L'hôtesse me regarda m'asseoir d'un air étonné, méfiant. Son sourire artificiel tombait légèrement des deux côtés, trahissant son incompréhension quand à ce mal entendu. Faites pas l'hypocrite, avais-je envie de lui dire, vous et moi on sait pourquoi vous êtes là. Elle finit par reprendre ses esprits et étirer de nouveau ses lèvres dans un sourire glacial avant de repartir dans ce qui me parut être l'arrière cabine. Encore une nouveauté ça. Le plus drôle, c'est que personne dans le wagon ne semblait avoir conscience qu'il n'y aurais jamais dû avoir ni hôtesse, ni arrière cabine.
Autour de moi, certaines personnes descendirent à un nouvel arrêt, en réalité j'espérais que le métro ne redémarrerait pas.
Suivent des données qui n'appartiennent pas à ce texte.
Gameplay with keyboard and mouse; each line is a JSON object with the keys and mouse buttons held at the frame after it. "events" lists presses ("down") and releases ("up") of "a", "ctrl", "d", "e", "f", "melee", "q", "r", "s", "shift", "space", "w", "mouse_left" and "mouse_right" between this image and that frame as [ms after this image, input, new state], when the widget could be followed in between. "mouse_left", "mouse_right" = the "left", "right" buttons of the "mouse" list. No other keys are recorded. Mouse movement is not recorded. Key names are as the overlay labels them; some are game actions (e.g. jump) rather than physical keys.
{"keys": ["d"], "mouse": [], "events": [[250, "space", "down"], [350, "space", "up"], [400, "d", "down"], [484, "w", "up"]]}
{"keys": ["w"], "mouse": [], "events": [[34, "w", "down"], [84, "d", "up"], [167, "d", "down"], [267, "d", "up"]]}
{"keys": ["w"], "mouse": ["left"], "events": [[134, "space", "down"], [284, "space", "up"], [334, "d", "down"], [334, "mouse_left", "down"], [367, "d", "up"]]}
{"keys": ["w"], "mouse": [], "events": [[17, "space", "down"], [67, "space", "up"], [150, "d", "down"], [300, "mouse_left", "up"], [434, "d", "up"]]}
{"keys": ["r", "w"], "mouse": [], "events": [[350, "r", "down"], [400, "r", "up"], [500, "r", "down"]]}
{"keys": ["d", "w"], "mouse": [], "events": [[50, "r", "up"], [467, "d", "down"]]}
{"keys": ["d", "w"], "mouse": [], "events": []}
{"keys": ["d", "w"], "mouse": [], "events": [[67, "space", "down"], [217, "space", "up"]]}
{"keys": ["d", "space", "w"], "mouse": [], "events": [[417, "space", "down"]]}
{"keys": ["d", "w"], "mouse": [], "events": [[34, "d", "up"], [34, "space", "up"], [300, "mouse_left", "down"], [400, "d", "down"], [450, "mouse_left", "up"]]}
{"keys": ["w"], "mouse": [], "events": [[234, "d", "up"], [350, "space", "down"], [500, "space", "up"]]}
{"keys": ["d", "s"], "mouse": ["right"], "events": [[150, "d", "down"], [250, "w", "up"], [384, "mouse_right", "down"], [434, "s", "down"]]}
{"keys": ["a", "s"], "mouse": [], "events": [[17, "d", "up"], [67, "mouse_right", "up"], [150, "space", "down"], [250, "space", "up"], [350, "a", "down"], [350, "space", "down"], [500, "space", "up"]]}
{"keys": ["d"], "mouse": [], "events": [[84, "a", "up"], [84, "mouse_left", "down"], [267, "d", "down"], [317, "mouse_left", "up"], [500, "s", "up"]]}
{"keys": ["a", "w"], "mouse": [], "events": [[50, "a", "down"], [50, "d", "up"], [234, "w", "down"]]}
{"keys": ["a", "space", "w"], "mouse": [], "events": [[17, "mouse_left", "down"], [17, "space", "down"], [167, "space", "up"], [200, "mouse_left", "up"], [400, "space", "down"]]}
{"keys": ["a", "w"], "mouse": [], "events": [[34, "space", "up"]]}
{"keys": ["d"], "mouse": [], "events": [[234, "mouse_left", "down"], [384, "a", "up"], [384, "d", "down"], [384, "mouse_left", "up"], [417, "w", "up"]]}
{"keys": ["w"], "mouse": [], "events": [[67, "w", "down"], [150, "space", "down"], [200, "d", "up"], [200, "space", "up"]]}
Mais comme les cents dernière fois, il repartit de plus belle. Je devrai descendre, ce foutu métro ne s'arrêtera jamais, commençai-je à penser, et puis, ma famille dois m'attendre. J'eus soudainement un nouveau trou de mémoire, mais de quoi étais-je en train de parler ? Une minute, fit une autre petite voix dans ma tête, de quelle famille veux-tu parler ? Eh bien, de ma femme et de mes...enfants ?, me répondis-je avec hésitation. Mais tu n'as pas de femme, tu n'as pas non plus d'enfants, tu n'as que ce métro, répliqua-t-elle. J'hésitais, que pouvais-je répondre à ça ? Tu as raison, je n'ai que ce métro, lui dis-je. Le pire c'est qu'elle avait raison, n'avais-je pas un téléphone dans la poche gauche de mon jean ? Si j'avais une famille, il aurait déjà sonné une dizaine de fois, pas vrai ? Ou alors ils ne tiennent pas à moi, pensais-je. Dans les deux cas, je n'aurais rien su confirmer.
J'avais une vie en dehors de cet endroit, j'avais un métier aussi. Mais quel métier ? C'était une nouvelle interrogation. Enfin, on oublie pas son métier du jour au lendemain !, m'étonnai-je. Peut-être mon métier était-il dans ce métro après tout ? Ou bien je n'en avais aucun. Ou bien je n'étais personne.